The male Bosnian Muslims in Srebrenica were executed by Serb forces in retaliation for ethnic cleansing by Muslim armed groups against local Orthodox Serbs in 1992-1995.
After Bosnian Serb forces commanded by General Ratko Mladic surrounded Srebrenica, the Dutch peacekeepers had no choice but to meet the Serbs’ demand and push Muslim males out of their fenced-off compound on July 13, 1995.
Following a mopping-up operation in Srebrenica, the Bosnian Serb forces separated those Muslim males they believed fought against the Serbian population and executed them. This became the climax of the bloody 1992-95 Bosnian war that claimed 100,000 lives.
Three years ago the Dutch appeals court ruled the Netherlands was responsible for the deaths of three Bosnian Muslims employed by the Dutch peacekeepers, who were forced out of the Dutchbat compound at the Serbs’ demand.
In July 2011 the court ordered the Dutch government to compensate the families of the three men, although the exact amount of compensation was not provided.

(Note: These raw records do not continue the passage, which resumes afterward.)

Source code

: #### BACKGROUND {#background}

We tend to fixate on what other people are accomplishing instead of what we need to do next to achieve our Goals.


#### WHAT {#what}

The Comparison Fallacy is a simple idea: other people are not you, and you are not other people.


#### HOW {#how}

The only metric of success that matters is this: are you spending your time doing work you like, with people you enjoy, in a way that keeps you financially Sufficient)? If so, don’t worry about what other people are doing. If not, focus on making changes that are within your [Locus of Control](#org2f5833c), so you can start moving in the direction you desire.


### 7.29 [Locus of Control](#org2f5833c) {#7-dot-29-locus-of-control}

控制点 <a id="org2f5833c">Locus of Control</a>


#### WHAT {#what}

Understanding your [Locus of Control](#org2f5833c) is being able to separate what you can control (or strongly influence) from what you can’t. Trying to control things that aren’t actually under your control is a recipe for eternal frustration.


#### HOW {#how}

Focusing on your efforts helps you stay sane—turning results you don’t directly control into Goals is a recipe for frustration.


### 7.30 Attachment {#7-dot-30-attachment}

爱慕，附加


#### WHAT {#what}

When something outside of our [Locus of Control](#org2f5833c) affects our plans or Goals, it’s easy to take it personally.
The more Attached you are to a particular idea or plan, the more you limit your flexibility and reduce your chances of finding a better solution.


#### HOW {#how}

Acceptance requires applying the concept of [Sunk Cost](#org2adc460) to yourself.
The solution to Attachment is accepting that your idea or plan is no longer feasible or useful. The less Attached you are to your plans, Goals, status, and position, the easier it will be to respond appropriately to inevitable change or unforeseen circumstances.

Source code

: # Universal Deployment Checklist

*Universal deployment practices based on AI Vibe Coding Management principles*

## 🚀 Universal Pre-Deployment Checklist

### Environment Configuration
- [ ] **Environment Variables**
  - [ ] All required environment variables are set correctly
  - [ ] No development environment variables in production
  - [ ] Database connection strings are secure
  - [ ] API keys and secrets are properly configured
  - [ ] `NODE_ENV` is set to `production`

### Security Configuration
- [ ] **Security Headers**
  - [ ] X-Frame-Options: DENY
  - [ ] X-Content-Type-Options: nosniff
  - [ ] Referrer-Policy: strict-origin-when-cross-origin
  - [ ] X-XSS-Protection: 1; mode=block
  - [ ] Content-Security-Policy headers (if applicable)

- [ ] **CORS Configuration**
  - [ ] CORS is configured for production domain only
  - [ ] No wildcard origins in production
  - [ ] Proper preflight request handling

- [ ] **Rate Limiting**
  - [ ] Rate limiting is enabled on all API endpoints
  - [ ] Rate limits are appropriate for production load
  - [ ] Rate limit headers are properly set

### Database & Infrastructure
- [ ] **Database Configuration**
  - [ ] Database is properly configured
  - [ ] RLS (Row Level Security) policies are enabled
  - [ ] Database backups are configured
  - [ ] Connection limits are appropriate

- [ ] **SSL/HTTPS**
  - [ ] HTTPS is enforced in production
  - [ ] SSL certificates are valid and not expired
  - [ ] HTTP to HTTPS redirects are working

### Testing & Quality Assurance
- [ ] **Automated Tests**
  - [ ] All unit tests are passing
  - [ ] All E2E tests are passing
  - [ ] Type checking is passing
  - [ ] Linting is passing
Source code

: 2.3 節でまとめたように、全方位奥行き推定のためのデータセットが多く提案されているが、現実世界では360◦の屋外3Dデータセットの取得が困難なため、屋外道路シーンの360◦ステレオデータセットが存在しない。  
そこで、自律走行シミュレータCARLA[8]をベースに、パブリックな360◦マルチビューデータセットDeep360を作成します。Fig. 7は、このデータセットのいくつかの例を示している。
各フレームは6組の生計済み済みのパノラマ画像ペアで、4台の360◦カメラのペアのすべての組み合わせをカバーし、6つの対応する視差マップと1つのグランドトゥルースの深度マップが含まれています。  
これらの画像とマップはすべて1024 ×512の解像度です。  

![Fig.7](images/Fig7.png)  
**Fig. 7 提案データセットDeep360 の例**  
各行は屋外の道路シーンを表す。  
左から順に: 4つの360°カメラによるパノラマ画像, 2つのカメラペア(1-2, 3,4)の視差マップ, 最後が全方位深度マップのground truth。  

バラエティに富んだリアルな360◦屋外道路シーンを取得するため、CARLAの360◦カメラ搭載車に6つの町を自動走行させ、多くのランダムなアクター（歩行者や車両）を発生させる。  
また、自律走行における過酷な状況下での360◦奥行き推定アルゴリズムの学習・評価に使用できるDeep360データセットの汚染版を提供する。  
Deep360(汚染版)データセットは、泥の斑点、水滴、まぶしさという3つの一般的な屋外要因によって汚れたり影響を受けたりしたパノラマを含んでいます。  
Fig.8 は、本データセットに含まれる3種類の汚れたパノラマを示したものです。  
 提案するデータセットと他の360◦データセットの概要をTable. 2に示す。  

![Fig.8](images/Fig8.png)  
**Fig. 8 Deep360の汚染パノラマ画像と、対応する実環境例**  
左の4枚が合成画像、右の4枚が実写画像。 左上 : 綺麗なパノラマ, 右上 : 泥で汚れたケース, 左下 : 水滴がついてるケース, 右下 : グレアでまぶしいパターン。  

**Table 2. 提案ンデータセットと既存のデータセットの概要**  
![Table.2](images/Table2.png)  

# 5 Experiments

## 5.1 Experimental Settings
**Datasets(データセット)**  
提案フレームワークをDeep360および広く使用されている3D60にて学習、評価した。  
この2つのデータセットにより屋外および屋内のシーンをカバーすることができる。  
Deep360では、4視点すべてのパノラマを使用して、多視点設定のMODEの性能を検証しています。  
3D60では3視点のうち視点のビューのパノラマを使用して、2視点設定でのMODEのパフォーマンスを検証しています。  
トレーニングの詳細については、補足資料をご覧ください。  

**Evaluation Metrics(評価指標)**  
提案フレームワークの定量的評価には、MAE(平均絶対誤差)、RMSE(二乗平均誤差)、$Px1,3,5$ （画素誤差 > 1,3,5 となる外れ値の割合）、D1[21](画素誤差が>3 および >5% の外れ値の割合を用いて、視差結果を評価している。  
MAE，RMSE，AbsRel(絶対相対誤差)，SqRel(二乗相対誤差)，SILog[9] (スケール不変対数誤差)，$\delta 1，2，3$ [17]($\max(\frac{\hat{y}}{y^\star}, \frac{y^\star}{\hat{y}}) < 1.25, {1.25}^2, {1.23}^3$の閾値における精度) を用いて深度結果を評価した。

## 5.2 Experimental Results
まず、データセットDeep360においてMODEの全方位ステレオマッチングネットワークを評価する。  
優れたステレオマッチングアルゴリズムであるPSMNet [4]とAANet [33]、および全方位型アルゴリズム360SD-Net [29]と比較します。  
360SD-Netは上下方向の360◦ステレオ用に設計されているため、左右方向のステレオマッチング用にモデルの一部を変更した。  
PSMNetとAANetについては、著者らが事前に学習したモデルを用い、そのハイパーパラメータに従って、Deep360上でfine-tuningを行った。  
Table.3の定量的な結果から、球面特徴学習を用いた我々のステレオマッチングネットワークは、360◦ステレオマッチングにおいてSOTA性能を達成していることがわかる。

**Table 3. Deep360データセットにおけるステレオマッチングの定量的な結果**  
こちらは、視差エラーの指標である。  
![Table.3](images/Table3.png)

The latest decision of the court broadened responsibility of Dutchbat servicemen, accusing them of facilitating the deaths of 300-plus males, who were among thousands of Bosnian Muslims hiding in a compound of a Dutch UN peacekeeping unit in Srebrenica.
Peacekeepers should have known the fate of the Muslim men expelled from the compound, Presiding Judge Larissa Alwin said in an emotionally charged hearing attended by several relatives of the victims.
“Dutchbat should have taken into account the possibility that these men would be the [victims] of genocide and that it can be said with sufficient certainty that, had the Dutchbat allowed them to stay in the compound, these men would have remained alive,” Judge Alwin said.
“By cooperating in the deportation of these men, Dutchbat acted unlawfully,” Alwin said.
At the same time the judge exonerated Dutch peacekeepers from responsibility over the lives of those male Bosnian Muslims captured and executed by Serb forces in the town of Srebrenica and nearby forests.
“Dutchbat cannot be held liable for their fate,” the ruling read.
Though relatives of the Srebrenica victims welcomed the court’s ruling, they expressed their dissatisfaction with limited liability.
“Obviously the court has no sense of justice,” said Munira Subasic, president of the Mothers of Srebrenica group that filed the case, as quoted by the AP. “How is it possible to divide victims, and tell one mother that the Dutch state is responsible for the death of her son on one side of the wire and not for the son on the other side?” Subasic claimed.
“The Dutch compound was so big that everyone should have been let in the compound. We will continue to seek truth and justice,” Subasic said.